Corbett had fallen into a vicious circle of false hope and security that ultimately lead to him becoming a “full-blown drug addict.” His interest in friends, family and art dwindled until he eventually dropped out of school and settled on a computer sales job.
“Really? Computer sales?” says Corbett. “It [sales] wasn’t my thing but it [the job] really helped me keep using. I wanted to keep using the drugs that made me feel good and “fix all my problems and pain.”
Corbett continued on this path over the next couple of years. His mental and physical health declined while his drug use increased. Corbett even resorted to scoring street drugs to satisfy his addiction.
“My entire lifestyle had changed,” said Corbett. “I barely went to work. I barely showered. I’d lay around in my bed all day with filth all around. I was suicidal. I was so depressed and addicted I had given up on life.”
Corbett suffered a drug induced manic episode and was institutionalized into a mental health facility. It was during this stay in the hospital that Corbett slowly started to regain control of his life.
Corbett was released from the mental health facility where he entered a rehabilitation program and continued putting his life back in order.
“I worked on getting back my life and putting back on the weight I’d lost,” said Corbett. “I made the decision to really focus on my mental and physical health and an interesting byproduct of that was that my legs started to wake up. Some of the nerves started reconnecting after many years. I spent the next few years working to get a good amount of mobility back and found myself walking around my apartment without crutches so that was a powerful motivator to keep fighting.”
While returning to school had always been in the back of his mind, he knew that the rigors of that program were too much for his body physically, so a new plan for his future had to be made.
After many failed business ventures, Corbett discovered the “art” of videography and started recording himself doing everyday activities from his workouts to getting around in his apartment to going to the market and posted them to his Instagram account.
“The response was incredible,” said Corbett. “I got a lot of cool comments from many cool people and I thought if I’m going to do this, I’m going to do it right and Wheels2Walking was born.”
With the help of a few friends, Corbett started a YouTube page where he now posts weekly self-help videos about life in a wheelchair and living with a spinal-cord injury and on February 28th, posted his first official Wheels2Walking video.
“Within a week it had more than 440,000 views,” said Corbett. “People living with a disability often don’t think they can live a “normal” life and I want to change that.
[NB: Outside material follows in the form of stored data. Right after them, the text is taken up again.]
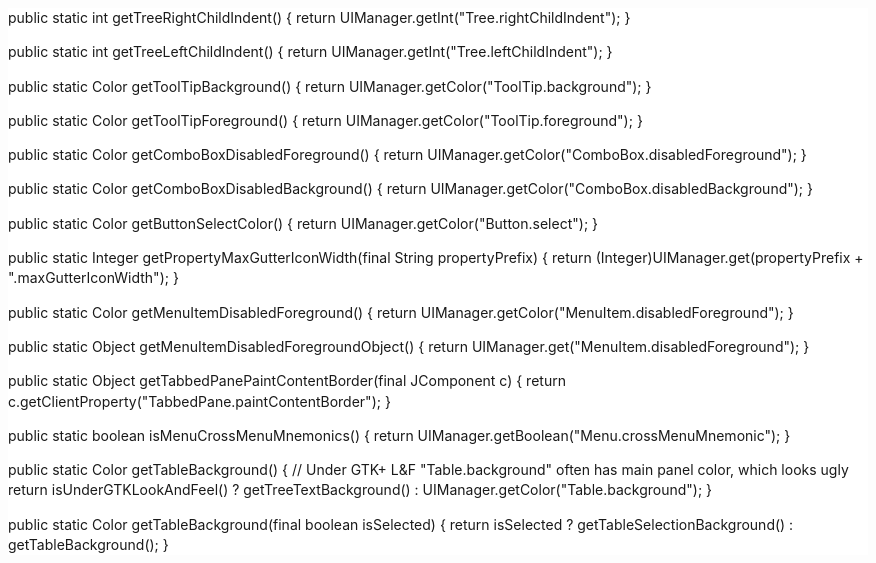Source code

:   public static int getTreeRightChildIndent() {
    return UIManager.getInt("Tree.rightChildIndent");
  }

  public static int getTreeLeftChildIndent() {
    return UIManager.getInt("Tree.leftChildIndent");
  }

  public static Color getToolTipBackground() {
    return UIManager.getColor("ToolTip.background");
  }

  public static Color getToolTipForeground() {
    return UIManager.getColor("ToolTip.foreground");
  }

  public static Color getComboBoxDisabledForeground() {
    return UIManager.getColor("ComboBox.disabledForeground");
  }

  public static Color getComboBoxDisabledBackground() {
    return UIManager.getColor("ComboBox.disabledBackground");
  }

  public static Color getButtonSelectColor() {
    return UIManager.getColor("Button.select");
  }

  public static Integer getPropertyMaxGutterIconWidth(final String propertyPrefix) {
    return (Integer)UIManager.get(propertyPrefix + ".maxGutterIconWidth");
  }

  public static Color getMenuItemDisabledForeground() {
    return UIManager.getColor("MenuItem.disabledForeground");
  }

  public static Object getMenuItemDisabledForegroundObject() {
    return UIManager.get("MenuItem.disabledForeground");
  }

  public static Object getTabbedPanePaintContentBorder(final JComponent c) {
    return c.getClientProperty("TabbedPane.paintContentBorder");
  }

  public static boolean isMenuCrossMenuMnemonics() {
    return UIManager.getBoolean("Menu.crossMenuMnemonic");
  }

  public static Color getTableBackground() {
    // Under GTK+ L&F "Table.background" often has main panel color, which looks ugly
    return isUnderGTKLookAndFeel() ? getTreeTextBackground() : UIManager.getColor("Table.background");
  }

  public static Color getTableBackground(final boolean isSelected) {
    return isSelected ? getTableSelectionBackground() : getTableBackground();
  }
I want to expose others to the difficult topics and help them sort through.”
Corbett’s winning photo exemplifies his rebuilt life and was one of many photos taken in Santa Monica’s original Muscle Beach during a two-week visit to California.
As part of his Wheels UP! Photo Contest first-place win, Corbett will also receive a $1,000 Southwest Airlines e-gift card, courtesy of contest partner, Cure Medical, along with five copies of the November issue.